The December issue of Military History Monthly, the British military history magazine, is on sale today.
In this issue we cover:
Battle of the Bulge
To mark the 70th anniversary of the offensive, MHM explores Hitler’s final gamble in the snow-covered forests of the Ardennes. This 19-page special feature includes:
– The campaign
– The siege
– Warriors & weapons
– Battle maps
The Düsseldorf Raid – Taking the war to the Zeppelins
Ian Castle looks at the raid to target grounded Zeppelins made by a lone British pilot in 1914.
Kingdom Under Fire – Austria’s invasion of Serbia in 1914
Julian Spilsbury explains how the military might of the Austro-Hungarian Empire was met with fierce, overwhelming resistance when it attempted to invade Serbia in July 1914.
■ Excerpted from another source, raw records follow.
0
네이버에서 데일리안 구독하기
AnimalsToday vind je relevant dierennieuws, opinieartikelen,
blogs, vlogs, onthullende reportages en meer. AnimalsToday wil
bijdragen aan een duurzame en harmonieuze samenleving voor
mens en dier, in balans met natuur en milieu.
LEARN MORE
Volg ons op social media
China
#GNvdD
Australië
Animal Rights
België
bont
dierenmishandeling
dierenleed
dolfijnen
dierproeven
Christmas Truce 1418 – The Siege of Rouen
The WWI Christmas Truce is well documented and often remembered. But what of the truce of 1418 under Henry V during the 100 Years War? Brian Burfield investigates.
Also in this issue: Behind the Image, War Culture, Book of the Month, Museum Reviews, War on Film, Event Listings, Thinkers at War, Book Reviews, Competitions, and much more.
From the editor
Neil Faulkner, Editor
Intelligence in war is always patchy. Commanders only ever have part of the picture. They invariably have to make critical decisions without full information.
This much is commonplace. What is perhaps less obvious is that intelligence is only as good as its reception. Sometimes, where intelligence clashes with preconception, it is incapable of changing minds and triggering appropriate action.
The surprise achieved by Hitler’s last-ditch Ardennes Offensive in December 1944 seems to fall into this category. As Dave Sloggett argues in our Special this issue, signs of a massive, imminent counter-offensive were mounting rapidly in the weeks and days before the attack opened.
The problem was that US military thinking was already encrusted with assumptions that ran counter to the intelligence – the impenetrability of the Ardennes, the harsh winter weather, the running-down of German military capacity…
What saved the US Army was the resilience of General ‘Nuts’ McAuliffe’s defence of Bastogne, and the effectiveness of General Patton’s counter-thrust. The complacency of senior commanders was compensated by decisive action by field commanders and the gritty resistance of the infantry.
We also have additional commentary on the battle from Peter Caddick-Adams, author of a major new study, who takes the opportunity to bust some myths about the battle, and from MHM regular David Porter.
Elsewhere in the magazine, Julian Spilsbury analyses the two disastrous Austro-Hungarian invasions of Serbia in 1914, Ian Castle describes a brilliantly executed air-attack on a Zeppelin air-base, and Brian Burfield discusses a very different Christmas Truce – that of Henry V at Rouen in 1418.